> WHAT IS REQUIRED
Work out how many lines in the listing below include the word "defined"; answer with the number alone.

> DATA FOR REVIEW
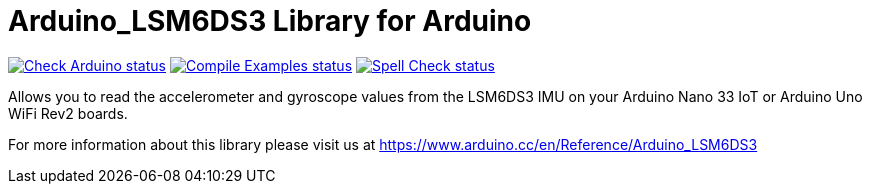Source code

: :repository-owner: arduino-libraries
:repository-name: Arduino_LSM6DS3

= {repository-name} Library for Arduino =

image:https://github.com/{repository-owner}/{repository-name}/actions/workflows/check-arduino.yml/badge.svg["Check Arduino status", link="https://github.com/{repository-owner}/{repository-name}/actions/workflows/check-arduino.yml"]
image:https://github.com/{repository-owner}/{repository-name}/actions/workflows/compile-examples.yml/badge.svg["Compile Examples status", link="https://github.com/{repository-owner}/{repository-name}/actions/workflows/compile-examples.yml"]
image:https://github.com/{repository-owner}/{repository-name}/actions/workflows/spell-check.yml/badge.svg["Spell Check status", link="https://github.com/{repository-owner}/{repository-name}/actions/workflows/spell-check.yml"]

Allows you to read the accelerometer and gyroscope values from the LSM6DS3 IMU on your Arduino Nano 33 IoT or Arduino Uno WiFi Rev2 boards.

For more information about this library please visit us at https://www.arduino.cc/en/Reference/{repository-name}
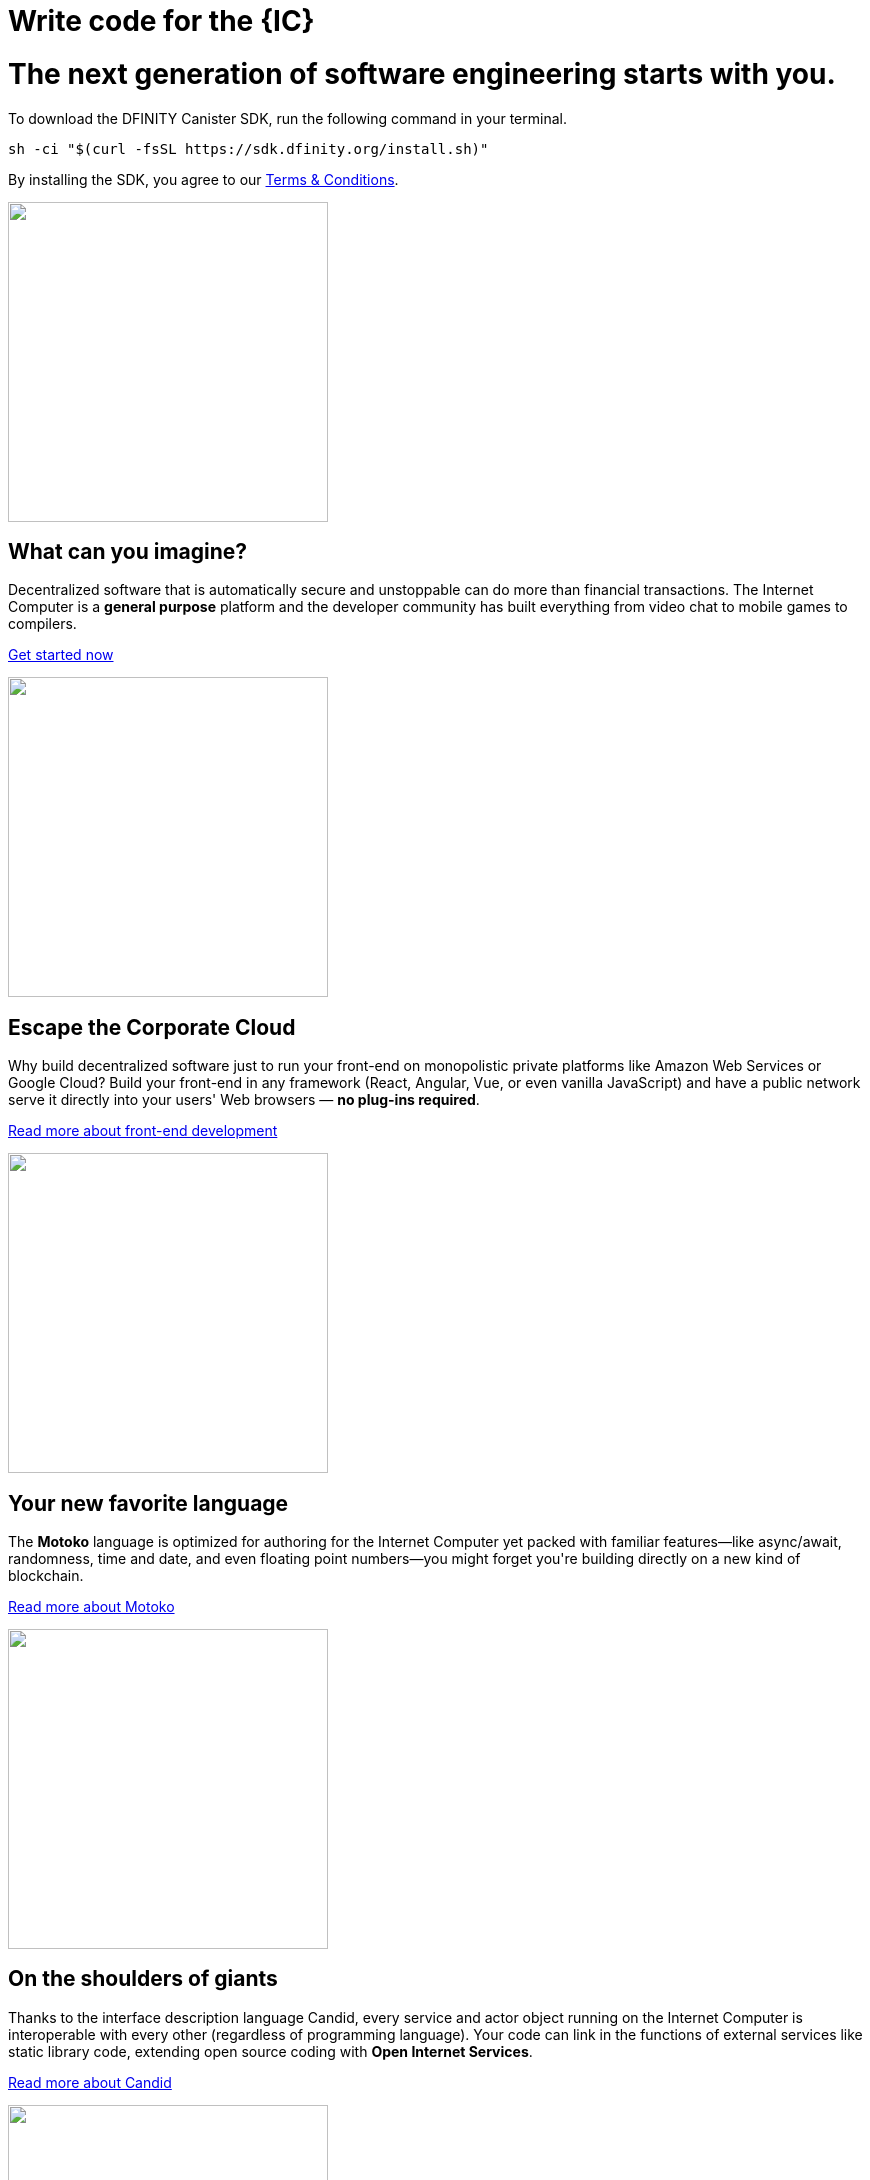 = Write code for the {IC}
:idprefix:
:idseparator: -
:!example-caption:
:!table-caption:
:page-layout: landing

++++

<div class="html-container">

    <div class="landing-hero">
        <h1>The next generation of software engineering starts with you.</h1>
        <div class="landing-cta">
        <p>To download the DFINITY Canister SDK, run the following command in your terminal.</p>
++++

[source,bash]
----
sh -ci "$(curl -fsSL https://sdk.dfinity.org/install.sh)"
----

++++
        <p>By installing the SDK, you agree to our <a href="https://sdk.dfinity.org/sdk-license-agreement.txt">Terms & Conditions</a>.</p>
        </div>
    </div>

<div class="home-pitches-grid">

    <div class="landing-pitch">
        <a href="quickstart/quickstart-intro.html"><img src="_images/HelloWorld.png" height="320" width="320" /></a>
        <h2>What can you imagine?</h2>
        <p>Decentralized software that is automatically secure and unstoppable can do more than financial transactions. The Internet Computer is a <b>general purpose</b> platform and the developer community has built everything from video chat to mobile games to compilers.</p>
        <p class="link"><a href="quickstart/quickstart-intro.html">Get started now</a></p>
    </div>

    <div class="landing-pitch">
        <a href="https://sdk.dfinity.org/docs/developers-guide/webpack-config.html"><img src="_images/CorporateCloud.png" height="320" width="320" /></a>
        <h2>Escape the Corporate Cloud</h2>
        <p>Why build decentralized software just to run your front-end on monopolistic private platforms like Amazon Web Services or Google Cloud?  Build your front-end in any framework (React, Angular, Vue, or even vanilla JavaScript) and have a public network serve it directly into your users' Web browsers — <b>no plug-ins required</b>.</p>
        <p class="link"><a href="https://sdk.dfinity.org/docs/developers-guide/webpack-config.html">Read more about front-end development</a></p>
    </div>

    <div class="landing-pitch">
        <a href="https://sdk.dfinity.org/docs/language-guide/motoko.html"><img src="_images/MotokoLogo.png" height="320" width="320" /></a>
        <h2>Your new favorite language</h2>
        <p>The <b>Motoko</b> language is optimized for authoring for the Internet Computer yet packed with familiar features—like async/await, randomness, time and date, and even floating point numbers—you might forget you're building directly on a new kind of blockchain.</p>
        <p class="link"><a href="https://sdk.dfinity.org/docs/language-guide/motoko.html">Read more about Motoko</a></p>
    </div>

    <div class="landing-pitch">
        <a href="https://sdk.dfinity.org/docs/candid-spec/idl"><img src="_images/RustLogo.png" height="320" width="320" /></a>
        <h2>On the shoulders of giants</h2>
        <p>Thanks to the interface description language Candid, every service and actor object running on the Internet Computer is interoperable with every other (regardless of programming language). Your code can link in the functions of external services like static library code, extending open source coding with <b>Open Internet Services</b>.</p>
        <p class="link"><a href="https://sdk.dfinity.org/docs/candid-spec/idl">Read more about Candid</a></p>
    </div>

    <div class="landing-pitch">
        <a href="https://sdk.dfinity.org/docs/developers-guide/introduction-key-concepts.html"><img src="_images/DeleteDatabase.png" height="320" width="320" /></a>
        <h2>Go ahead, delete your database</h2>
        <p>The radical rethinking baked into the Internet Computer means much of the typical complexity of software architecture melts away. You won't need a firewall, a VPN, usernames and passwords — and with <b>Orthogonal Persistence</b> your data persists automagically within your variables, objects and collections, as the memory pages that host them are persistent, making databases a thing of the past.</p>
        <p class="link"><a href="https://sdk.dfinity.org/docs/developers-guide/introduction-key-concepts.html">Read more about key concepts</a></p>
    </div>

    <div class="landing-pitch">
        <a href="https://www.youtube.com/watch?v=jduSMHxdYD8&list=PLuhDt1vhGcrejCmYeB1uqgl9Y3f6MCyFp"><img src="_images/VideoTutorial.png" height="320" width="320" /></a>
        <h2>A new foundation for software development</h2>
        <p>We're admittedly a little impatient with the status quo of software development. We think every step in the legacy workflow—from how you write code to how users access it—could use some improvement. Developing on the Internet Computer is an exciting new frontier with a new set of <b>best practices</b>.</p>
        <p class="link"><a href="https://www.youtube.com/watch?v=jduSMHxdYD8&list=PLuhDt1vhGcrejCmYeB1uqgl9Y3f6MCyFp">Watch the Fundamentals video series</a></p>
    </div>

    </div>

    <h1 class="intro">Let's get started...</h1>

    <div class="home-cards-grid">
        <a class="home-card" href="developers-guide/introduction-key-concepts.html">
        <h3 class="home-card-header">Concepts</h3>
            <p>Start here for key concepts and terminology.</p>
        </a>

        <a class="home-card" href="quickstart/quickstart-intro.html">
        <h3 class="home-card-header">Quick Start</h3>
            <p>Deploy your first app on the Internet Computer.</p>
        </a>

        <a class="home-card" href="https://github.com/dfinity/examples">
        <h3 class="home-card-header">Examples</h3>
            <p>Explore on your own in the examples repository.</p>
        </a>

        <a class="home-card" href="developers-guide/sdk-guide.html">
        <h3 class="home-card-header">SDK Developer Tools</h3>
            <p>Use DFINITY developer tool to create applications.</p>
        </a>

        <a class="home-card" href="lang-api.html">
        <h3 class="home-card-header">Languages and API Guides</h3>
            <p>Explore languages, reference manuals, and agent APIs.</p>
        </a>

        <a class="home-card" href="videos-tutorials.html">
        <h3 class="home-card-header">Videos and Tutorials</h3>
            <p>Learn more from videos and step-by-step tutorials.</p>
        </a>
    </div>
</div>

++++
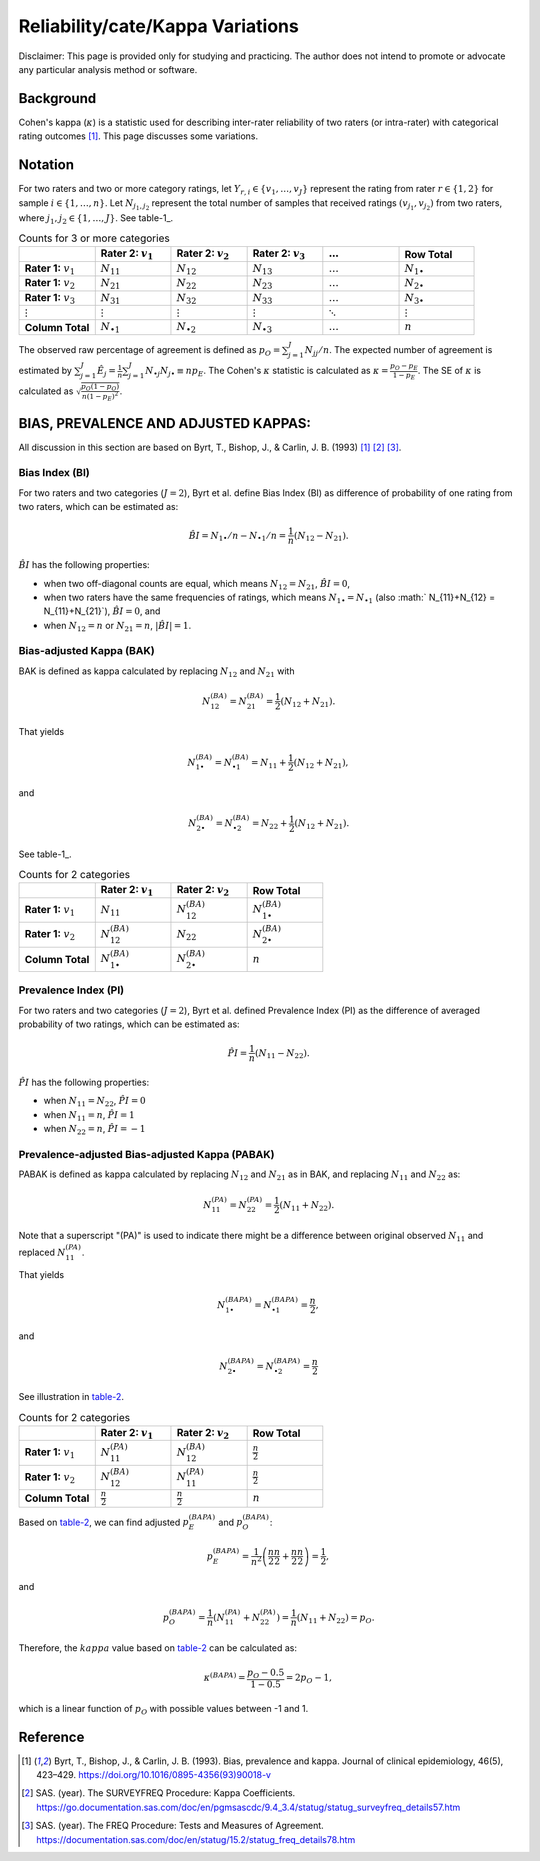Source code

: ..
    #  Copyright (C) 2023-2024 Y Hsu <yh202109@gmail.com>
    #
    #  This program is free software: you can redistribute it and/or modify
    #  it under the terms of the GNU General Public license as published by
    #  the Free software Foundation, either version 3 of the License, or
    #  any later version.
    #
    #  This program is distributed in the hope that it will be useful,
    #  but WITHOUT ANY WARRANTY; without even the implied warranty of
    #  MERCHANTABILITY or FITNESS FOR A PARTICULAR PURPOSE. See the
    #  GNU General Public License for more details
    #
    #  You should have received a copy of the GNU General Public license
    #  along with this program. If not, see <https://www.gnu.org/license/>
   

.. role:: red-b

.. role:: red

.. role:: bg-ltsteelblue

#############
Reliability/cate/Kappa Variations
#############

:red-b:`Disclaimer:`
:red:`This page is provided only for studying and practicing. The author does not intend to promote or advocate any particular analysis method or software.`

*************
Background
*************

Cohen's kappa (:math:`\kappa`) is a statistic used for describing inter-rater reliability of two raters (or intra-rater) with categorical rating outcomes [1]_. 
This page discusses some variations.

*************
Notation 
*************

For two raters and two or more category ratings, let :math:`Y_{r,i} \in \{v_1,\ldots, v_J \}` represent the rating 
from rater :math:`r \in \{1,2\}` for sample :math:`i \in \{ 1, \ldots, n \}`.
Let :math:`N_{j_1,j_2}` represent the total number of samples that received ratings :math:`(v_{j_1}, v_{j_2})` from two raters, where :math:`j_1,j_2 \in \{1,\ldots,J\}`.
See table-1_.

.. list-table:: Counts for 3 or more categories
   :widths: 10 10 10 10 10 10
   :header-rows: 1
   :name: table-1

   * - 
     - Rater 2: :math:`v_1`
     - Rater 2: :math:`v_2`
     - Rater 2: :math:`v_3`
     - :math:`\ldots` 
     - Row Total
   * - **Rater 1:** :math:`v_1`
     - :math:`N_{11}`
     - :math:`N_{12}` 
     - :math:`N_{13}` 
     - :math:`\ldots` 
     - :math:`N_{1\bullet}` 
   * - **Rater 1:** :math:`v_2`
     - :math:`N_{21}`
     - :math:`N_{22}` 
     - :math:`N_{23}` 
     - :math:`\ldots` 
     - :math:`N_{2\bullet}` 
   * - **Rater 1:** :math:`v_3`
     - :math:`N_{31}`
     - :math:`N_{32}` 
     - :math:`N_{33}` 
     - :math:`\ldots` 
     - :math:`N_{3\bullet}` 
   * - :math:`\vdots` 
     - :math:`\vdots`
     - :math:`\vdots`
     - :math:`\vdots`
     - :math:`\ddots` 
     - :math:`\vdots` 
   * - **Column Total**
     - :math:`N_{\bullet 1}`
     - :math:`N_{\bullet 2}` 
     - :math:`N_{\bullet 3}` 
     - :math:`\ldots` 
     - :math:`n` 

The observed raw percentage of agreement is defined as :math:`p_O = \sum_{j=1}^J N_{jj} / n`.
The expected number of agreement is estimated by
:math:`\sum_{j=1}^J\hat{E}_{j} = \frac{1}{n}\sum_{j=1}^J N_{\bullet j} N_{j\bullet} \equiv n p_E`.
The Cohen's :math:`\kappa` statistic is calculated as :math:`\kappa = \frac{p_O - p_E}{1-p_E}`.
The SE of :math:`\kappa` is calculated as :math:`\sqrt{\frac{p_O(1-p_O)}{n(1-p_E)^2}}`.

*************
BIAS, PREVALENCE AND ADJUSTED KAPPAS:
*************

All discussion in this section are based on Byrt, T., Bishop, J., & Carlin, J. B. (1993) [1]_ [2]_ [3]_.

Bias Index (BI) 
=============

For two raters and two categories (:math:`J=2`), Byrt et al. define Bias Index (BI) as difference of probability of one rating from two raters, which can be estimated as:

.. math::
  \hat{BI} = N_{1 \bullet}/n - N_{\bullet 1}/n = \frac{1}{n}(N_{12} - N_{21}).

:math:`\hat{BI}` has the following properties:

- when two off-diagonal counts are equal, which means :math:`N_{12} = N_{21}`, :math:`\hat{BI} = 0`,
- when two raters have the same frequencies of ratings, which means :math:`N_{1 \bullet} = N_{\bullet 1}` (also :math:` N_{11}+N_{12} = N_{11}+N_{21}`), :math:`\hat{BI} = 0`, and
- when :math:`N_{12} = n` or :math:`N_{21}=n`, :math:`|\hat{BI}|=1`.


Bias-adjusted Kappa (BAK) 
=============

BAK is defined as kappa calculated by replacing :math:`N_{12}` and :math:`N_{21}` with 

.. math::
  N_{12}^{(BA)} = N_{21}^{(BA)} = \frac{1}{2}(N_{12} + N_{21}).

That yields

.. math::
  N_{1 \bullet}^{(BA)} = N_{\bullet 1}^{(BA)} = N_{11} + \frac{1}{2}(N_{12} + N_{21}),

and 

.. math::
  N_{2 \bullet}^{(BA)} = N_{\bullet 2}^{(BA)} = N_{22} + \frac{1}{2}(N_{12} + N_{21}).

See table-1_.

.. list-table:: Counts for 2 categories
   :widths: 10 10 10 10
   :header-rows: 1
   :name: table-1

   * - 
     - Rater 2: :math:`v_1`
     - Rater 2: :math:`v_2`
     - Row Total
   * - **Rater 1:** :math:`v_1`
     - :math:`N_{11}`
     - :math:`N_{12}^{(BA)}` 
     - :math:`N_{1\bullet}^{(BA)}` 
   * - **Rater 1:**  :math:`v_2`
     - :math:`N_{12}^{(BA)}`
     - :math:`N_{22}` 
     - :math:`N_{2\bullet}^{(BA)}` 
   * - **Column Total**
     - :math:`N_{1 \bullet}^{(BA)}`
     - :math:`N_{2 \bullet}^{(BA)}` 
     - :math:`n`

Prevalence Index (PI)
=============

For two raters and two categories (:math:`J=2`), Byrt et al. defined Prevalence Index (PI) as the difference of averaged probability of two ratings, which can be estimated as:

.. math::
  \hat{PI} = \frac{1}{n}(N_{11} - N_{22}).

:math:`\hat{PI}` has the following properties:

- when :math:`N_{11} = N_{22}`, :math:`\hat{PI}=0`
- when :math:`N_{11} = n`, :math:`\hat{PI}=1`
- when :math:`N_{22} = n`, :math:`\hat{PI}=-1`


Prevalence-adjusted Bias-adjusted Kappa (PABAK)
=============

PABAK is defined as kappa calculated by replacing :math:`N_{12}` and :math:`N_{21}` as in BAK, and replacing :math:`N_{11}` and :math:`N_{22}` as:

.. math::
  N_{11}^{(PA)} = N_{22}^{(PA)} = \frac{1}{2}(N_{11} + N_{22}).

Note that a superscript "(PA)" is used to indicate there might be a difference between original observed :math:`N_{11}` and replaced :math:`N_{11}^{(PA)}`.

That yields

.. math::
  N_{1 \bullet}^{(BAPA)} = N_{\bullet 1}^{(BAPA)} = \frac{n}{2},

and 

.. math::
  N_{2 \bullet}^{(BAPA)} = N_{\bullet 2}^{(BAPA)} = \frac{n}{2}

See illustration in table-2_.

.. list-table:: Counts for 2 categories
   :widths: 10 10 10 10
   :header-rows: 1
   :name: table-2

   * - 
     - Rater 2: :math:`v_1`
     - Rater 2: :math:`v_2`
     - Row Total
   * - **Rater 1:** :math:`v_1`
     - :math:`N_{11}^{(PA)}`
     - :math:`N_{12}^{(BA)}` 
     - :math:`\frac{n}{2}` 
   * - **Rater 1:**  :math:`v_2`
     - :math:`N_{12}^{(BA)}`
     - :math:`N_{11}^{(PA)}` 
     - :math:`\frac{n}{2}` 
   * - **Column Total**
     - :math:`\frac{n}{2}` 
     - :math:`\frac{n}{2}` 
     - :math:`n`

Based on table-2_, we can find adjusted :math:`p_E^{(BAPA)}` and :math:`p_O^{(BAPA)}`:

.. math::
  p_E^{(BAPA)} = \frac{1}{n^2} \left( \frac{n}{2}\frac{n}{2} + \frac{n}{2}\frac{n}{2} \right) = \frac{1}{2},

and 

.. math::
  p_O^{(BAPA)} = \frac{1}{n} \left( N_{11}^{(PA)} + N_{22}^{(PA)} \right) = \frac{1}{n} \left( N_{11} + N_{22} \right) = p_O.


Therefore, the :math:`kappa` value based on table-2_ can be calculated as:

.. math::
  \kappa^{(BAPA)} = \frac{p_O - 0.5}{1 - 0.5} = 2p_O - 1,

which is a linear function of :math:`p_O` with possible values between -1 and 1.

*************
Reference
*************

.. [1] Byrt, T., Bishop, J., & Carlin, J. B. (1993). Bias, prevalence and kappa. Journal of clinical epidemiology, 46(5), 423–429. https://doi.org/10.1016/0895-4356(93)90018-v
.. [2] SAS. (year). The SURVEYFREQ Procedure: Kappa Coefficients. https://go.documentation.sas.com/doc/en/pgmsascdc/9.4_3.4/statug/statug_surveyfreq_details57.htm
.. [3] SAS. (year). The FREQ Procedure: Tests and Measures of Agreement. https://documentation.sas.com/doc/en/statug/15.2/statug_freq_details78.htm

> OUTPUT BELOW
4